W3docs

Tools

Password Generator

Roll a fresh password with the character sets you want. Everything happens in your browser using the Web Crypto API — passwords never leave your device.

Character categories
Press Generate to create a password.

About the password generator

This password generator builds random passwords from the character sets you choose — uppercase and lowercase letters, digits, and a configurable set of symbols — at any length you set. Everything runs in your browser; the password is never sent over the network, logged, or stored.

Randomness comes from the Web Crypto API (crypto.getRandomValues), a cryptographically secure random number generator, rather than Math.random(). That distinction matters: Math.random() is fast but predictable and must never be used for anything security-sensitive, whereas getRandomValues is designed to be unguessable, which is exactly what a password needs.

A password’s real strength is its entropy — roughly, how many equally likely possibilities an attacker has to try. Entropy grows with both length and the size of the character set, but length is the bigger lever. Sixteen characters drawn from a mixed set is a sensible default for accounts that matter; go longer for anything you only type rarely or store in a manager.

How it works under the hood

The same approach the tool uses, in a few lines you can drop into any JavaScript project:

Generate a secure random passwordjs
const charset =
  "ABCDEFGHIJKLMNOPQRSTUVWXYZabcdefghijklmnopqrstuvwxyz0123456789!@#$%^&*";
const length = 16;

const bytes = crypto.getRandomValues(new Uint8Array(length));
const password = Array.from(bytes, (b) => charset[b % charset.length]).join("");

console.log(password); // e.g. "M0Th%Wv(JA2lUDeg"

Stored items:
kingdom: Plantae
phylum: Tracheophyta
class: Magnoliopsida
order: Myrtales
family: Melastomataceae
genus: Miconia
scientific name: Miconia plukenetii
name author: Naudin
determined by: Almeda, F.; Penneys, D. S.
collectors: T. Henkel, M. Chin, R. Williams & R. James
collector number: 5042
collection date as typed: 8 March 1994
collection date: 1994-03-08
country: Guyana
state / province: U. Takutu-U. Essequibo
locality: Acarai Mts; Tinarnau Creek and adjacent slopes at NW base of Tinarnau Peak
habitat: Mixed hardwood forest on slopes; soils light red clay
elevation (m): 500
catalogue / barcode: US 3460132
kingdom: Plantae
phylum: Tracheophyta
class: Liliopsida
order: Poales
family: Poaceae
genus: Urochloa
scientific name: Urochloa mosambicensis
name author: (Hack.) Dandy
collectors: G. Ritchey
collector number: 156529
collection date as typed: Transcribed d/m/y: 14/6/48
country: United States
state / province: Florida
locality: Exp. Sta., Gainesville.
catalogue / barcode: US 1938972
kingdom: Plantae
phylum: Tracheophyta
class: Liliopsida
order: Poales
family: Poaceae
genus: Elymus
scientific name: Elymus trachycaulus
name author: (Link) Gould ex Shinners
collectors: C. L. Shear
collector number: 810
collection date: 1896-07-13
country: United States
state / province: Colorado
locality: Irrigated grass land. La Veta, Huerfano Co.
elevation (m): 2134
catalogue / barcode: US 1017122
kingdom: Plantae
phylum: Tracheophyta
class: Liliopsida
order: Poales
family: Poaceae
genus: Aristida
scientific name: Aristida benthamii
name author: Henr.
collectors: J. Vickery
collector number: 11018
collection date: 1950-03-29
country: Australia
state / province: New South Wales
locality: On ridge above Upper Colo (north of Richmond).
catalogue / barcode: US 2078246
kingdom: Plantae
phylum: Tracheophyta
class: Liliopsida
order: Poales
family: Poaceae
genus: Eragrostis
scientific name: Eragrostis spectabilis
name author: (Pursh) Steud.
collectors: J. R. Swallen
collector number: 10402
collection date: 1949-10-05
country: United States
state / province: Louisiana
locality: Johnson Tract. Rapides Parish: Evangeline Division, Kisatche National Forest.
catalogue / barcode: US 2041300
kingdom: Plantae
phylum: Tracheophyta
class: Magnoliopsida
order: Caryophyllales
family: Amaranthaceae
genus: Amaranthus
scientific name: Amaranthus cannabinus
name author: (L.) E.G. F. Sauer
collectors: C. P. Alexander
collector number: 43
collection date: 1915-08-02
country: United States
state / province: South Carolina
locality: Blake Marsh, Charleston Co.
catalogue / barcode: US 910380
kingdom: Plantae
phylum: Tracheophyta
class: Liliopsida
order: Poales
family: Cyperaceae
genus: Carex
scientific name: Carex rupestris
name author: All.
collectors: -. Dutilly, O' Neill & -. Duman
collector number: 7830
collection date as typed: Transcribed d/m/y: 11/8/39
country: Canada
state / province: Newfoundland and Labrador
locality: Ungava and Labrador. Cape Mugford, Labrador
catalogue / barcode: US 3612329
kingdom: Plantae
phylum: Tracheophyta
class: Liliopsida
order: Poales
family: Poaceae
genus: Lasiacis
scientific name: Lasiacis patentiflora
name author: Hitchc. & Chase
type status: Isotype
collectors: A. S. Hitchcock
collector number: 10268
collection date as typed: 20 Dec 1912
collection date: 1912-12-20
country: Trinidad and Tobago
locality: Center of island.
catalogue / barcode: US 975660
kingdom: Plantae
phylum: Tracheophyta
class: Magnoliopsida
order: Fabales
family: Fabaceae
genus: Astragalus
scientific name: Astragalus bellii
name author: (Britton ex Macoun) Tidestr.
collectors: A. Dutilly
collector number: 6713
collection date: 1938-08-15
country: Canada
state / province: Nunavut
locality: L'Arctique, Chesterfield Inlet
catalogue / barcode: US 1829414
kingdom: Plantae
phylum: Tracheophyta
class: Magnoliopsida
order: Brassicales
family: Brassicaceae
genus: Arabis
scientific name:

Directions:
- a) Duplicate the section of the password generator page that begins at the words "A password’s real" and ends after the words "in a manager.".
- b) Pick up the password generator page after its final line and keep writing it.

Outputs by task:
- a)
A password’s real strength is its entropy — roughly, how many equally likely possibilities an attacker has to try. Entropy grows with both length and the size of the character set, but length is the bigger lever. Sixteen characters drawn from a mixed set is a sensible default for accounts that matter; go longer for anything you only type rarely or store in a manager.

- b)
crypto.getRandomValues fills a typed array with secure random bytes; mapping each byte into the character set yields the password. (A small modulo bias exists when the charset length isn’t a power of two — negligible for password use, but worth rejection-sampling if you need perfectly uniform output.)

Never do this for secretsjs
// ❌ Predictable — Math.random() is NOT cryptographically secure
const weak = Math.random().toString(36).slice(2);

Math.random() is fine for shuffling a UI or picking a demo color, never for passwords, tokens, or keys.

Frequently asked questions

Are the generated passwords sent anywhere?

No. Generation happens entirely in your browser using the Web Crypto API. Nothing is transmitted over the network, stored, or logged — close the tab and the password is gone.

How long should my password be?

16 characters from a mixed character set is a strong default for important accounts. For passwords you store in a manager and rarely type, 20–32 characters adds a comfortable margin at no real cost.

Why use this instead of Math.random()?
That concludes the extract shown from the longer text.